ジョーとベティとの関係は、ノーマの知るところとなり、単に仕事上の付き合いを超えてジョーを愛し始めていたノーマは、ベティに嫉妬の炎を燃やす。

マックスとベティは、ノーマのエゴと妄執をより一層深める役割を果たしている。

なるほど、こうしてドラマを転がしていくのだな、と。

 

 

ラスト、ノーマの愛や夢に自らを偽って付き合っているのにうんざりしたジョーが、ノーマやベティにすべてを打ち明けて、二人の元(≒ハリウッド)から去ろうとするその後ろ姿にノーマは発砲する。

なぜ彼女はジョーを撃ったのか?このことはもう少し考えてみたい。

決して彼女の愛を裏切ったから、という単純なものではない。

そもそも彼女はジョーを愛していたのだろうか?そこも疑問。

ノーマはただただスポットライトを浴びる存在でいたかっただけ。

セシル・B・デミルをスタジオに訪ねたノーマが、照明を受けてスタッフやキャストに囲まれるんだけども、照明が消えると途端に皆が離れていくシーンのなんと胸の詰まること!)

 

 

かつての大女優が自宅の大豪邸で殺人事件を起こしたというので警察だけでなく大勢のメディアが駆けつける。

しかし彼女はもはや精神に変調を来していて、自らが主演の映画がいよいよ撮影されるのだと勘違いする。
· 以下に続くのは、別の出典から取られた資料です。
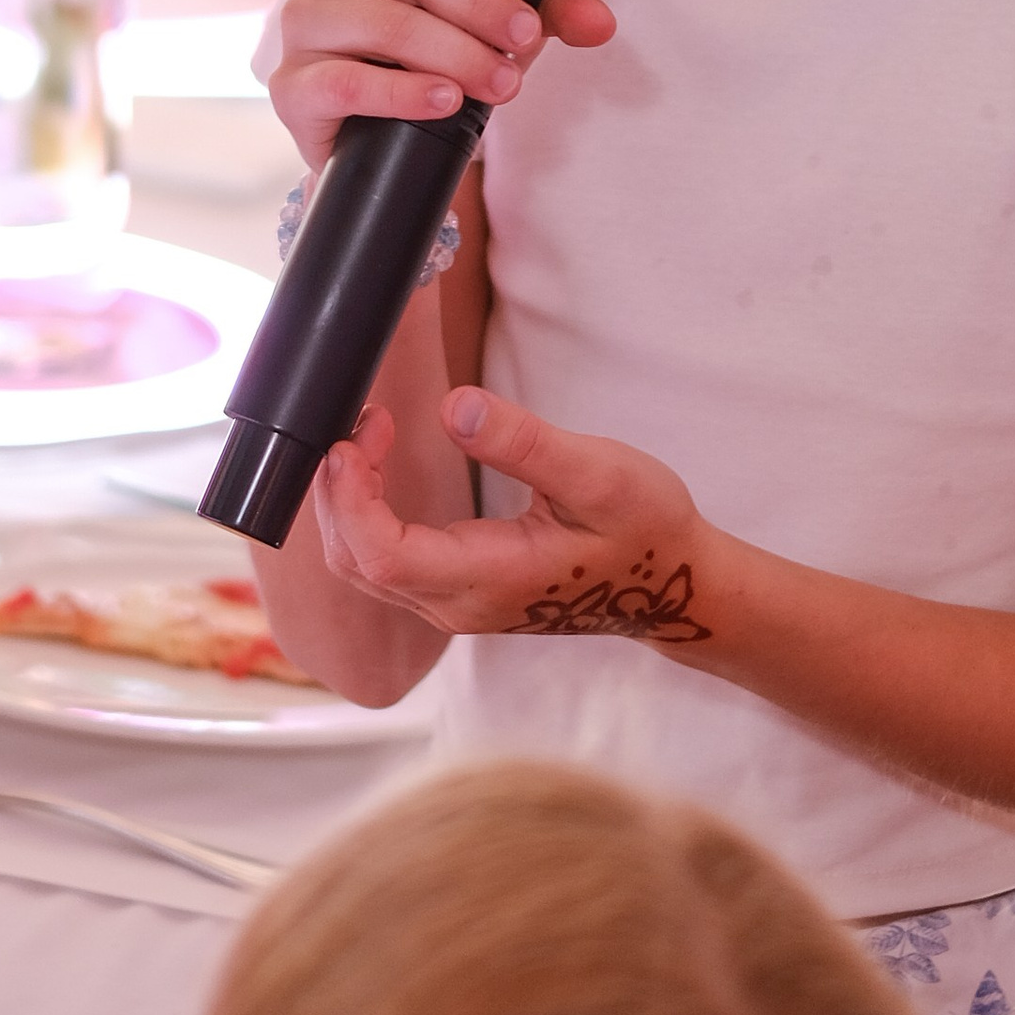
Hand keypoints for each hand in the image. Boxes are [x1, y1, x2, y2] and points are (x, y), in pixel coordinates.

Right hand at [267, 0, 615, 170]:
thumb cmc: (440, 45)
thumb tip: (597, 22)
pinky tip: (444, 101)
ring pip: (385, 23)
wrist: (377, 128)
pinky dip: (405, 93)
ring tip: (503, 84)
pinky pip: (347, 82)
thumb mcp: (503, 15)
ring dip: (457, 56)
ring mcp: (305, 18)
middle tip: (526, 41)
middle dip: (482, 4)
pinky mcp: (292, 83)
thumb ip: (552, 6)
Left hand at [317, 383, 718, 648]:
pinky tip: (385, 472)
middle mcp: (460, 604)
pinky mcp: (462, 595)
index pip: (381, 554)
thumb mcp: (599, 474)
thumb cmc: (645, 530)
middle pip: (357, 564)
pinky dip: (369, 518)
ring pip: (365, 569)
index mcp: (489, 579)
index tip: (356, 437)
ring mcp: (458, 606)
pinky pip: (388, 566)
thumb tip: (454, 408)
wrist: (675, 586)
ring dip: (350, 504)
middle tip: (366, 422)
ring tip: (372, 437)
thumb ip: (525, 444)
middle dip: (340, 492)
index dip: (351, 498)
執事マックスが監督を演じ、「アクション」と声を発すると、ノーマは自宅の階段を大女優のオーラをこれ見よがしに発しながらしずしずと降りてくる。

ああ、美しい階段!

そして、恐ろしいノーマの形相!

彼女はついに映画(=虚構)を自ら住む大邸宅に取りこんだのだ!

 

 

ある意味、ノーマは勝ったのかもしれない。

虚構で現実をひっくり返して。

 

 

何を書きたいのか、特に落としどころも決めずに書くとこうなるわけです。

とにかく傑作です。

ビリー・ワイルダーの描く人間は皆グロテスクなところが素晴らしい。

それなのに非常に上品でソフィスティケイトされている。

「七年目の浮気」はちょっと小市民すぎるところがいまいち乗れないのです。